- À faire:
**1.** Dans le texte sur le Sénégal, reformulez sous forme de liste le paragraphe commençant par « L’opposant au régime du Président Macky Sall » en conservant ses faits essentiels.
**2.** Prolongez le texte sur le Sénégal au-delà de sa dernière phrase, dans le même registre.

Le Sénégal, autrefois présenté comme un modèle de démocratie et de respect des droits de l’homme, tels que la liberté d’expression et de la presse, sombre de plus en plus dans l’autocratie.
En l’espace de trois jours, au moins deux manifestants ont été tués, un journaliste critique, Pape Ale Niang a été de nouveau arrêté, l’internet mobile a été coupé, alors que le chef de file de l’opposition et un autre cadre de son partie ont été arrêtés et leur partie politique, Pastef, dissous.
Arrestation d’Ousmane Sonko
L’opposant au régime du Président Macky Sall, par ailleurs, leader de Pastef-Les Patriotes, Ousmane Sonko, a été inculpé, le lundi 31 juillet, et placé sous mandat de dépôt par le juge d’instruction, Maham Diallo. Il est poursuivi pour plusieurs chefs d’inculpation, ont déclaré les avocats de l’opposant : « Appel à l’insurrection, association de malfaiteurs, atteinte à la sureté de l’État, complot contre l’autorité de l’État, actes et manœuvres à compromettre la sécurité publique et à créer des troubles politiques graves, association de malfaiteurs en lien avec une entreprise terroriste, mais également vol de téléphone portable et diffusion de fausses nouvelles ».
Le procureur de la République près le Tribunal de Grande Instance hors classe de Dakar, Abdou Karim Diop, avait, dès l’arrestation, vendredi 28 juillet d’Ousmane Sonko, signifié à ce dernier les sept chefs d’inculpation dont « le vol de portable ». Le huitième chef d’inculpation, « diffusion de fausses nouvelles » est ajouté à la longue liste de ce que l’on reproche au candidat à la présidentielle de 2024, lors de son face à face, ce lundi 31 juillet, avec le juge Maham Diallo.

- Entrées extraites:
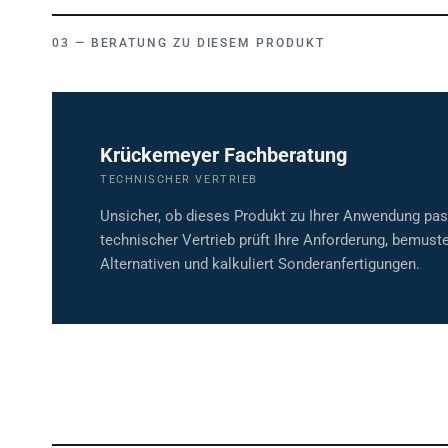
BERATUNG ZU DIESEM PRODUKT
Krückemeyer Fachberatung
TECHNISCHER VERTRIEB
Unsicher, ob dieses Produkt zu Ihrer Anwendung pa
technischer Vertrieb prüft Ihre Anforderung, bemuste
Alternativen und kalkuliert Sonderanfertigungen.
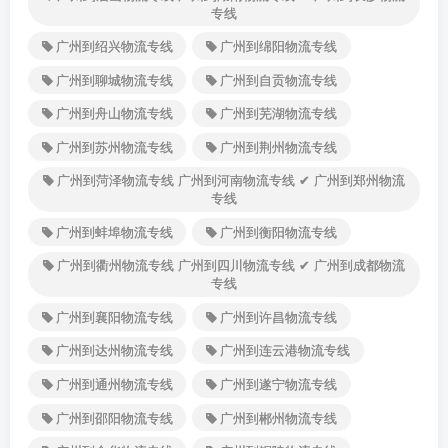
专线
广州到绍兴物流专线
广州到绵阳物流专线
广州到聊城物流专线
广州到自贡物流专线
广州到舟山物流专线
广州到芜湖物流专线
广州到苏州物流专线
广州到荆州物流专线
广州到菏泽物流专线 广州到河南物流专线 ✔ 广州到郑州物流
专线
广州到蚌埠物流专线
广州到衡阳物流专线
广州到衢州物流专线 广州到四川物流专线 ✔ 广州到成都物流
专线
广州到襄阳物流专线
广州到许昌物流专线
广州到达州物流专线
广州到连云港物流专线
广州到通州物流专线
广州到遂宁物流专线
广州到邵阳物流专线
广州到郴州物流专线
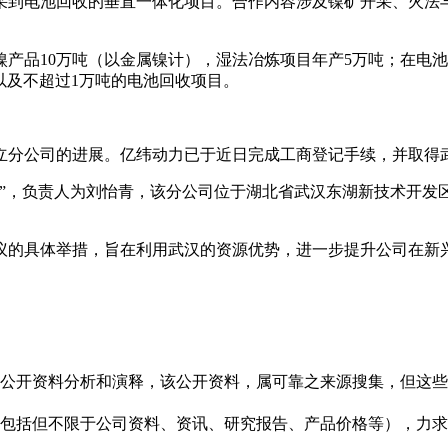
采到电池回收的垂直一体化项目。合作内容涉及镍矿开采、火法
产品10万吨（以金属镍计），湿法冶炼项目年产5万吨；在电池
料以及不超过1万吨的电池回收项目。
立分公司的进展。亿纬动力已于近日完成工商登记手续，并取得
司”，负责人为刘怡青，该分公司位于湖北省武汉东湖新技术开发
会决议的具体举措，旨在利用武汉的资源优势，进一步提升公司在
信息是根据公开资料分析和演释，该公开资料，属可靠之来源搜集，
现的信息（包括但不限于公司资料、资讯、研究报告、产品价格等）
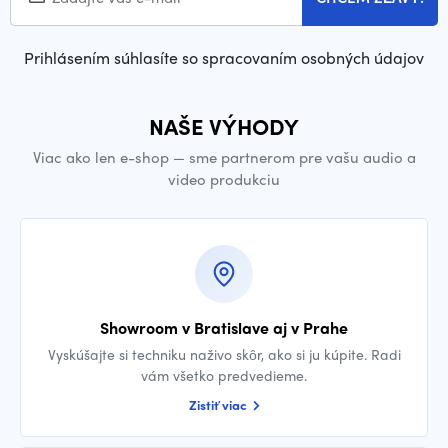
Prihlásením súhlasíte so spracovaním osobných údajov
NAŠE VÝHODY
Viac ako len e-shop — sme partnerom pre vašu audio a
video produkciu
Showroom v Bratislave aj v Prahe
Vyskúšajte si techniku naživo skôr, ako si ju kúpite. Radi
vám všetko predvedieme.
Zistiť viac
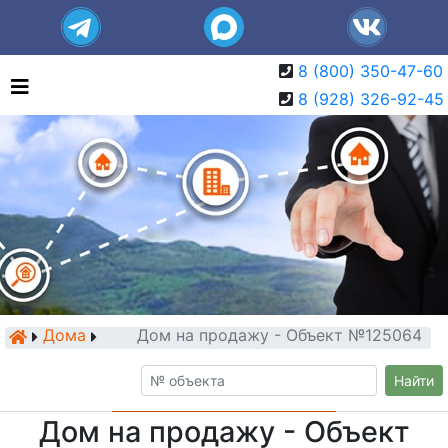
8 (800) 350-47-60
8 (928) 326-92-45
Дома
Дом на продажу - Объект №125064
Найти
Дом на продажу - Объект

- Résultats par tâche:
**1.**
- Personne visée : Ousmane Sonko, opposant au régime du Président Macky Sall et leader de Pastef-Les Patriotes
- Décision : inculpé et placé sous mandat de dépôt le lundi 31 juillet par le juge d’instruction Maham Diallo
- Chefs d’inculpation, selon ses avocats :
  - appel à l’insurrection
  - association de malfaiteurs
  - atteinte à la sûreté de l’État
  - complot contre l’autorité de l’État
  - actes et manœuvres à compromettre la sécurité publique et à créer des troubles politiques graves
  - association de malfaiteurs en lien avec une entreprise terroriste
  - vol de téléphone portable
  - diffusion de fausses nouvelles

**2.**
Déjà des morts…
Des manifestations ont éclaté depuis l’annonce de l’arrestation d’Ousmane Sonko. Avec son emprisonnement prononcé ce lundi 31 juillet, les jeunes manifestants en colère commencent à tout brûler sur leur passage, à Dakar et à l’intérieur du pays. Un mort par balle est annoncé à Ziguinchor, ville dont Ousmane Sonko est le maire. Pikine (banlieue dakaroise) dénombrerait aussi un mort.
Toussaint Manga de Pastef en garde à vue
L’ancien député Toussaint Manga a été placé en garde à vue à la Division des Investigations Criminelles (DIC) après son audition, ce lundi 31 juillet 2023.
On lui reproche d’avoir lancé des « appels à l’insurrection, manœuvres et actes à compromettre la sécurité publique ». Il s’explique dans une publication que deux choses lui sont reprochées ;
« Ce qui les a le plus dérangé ces derniers jours, c’est d’avoir republié certaines images des manifestations sur ma page Facebook ». Et ajoute : « Dans plusieurs panels des réseaux sociaux de l’APR et de BENNO, j’ai été régulièrement informé que les militants faisaient des captures de mes postes Facebook et réclamaient mon arrestation soi-disant que j’étais un élément essentiel du dispositif de Pastef et qu’il fallait me mettre hors d’état de nuire ».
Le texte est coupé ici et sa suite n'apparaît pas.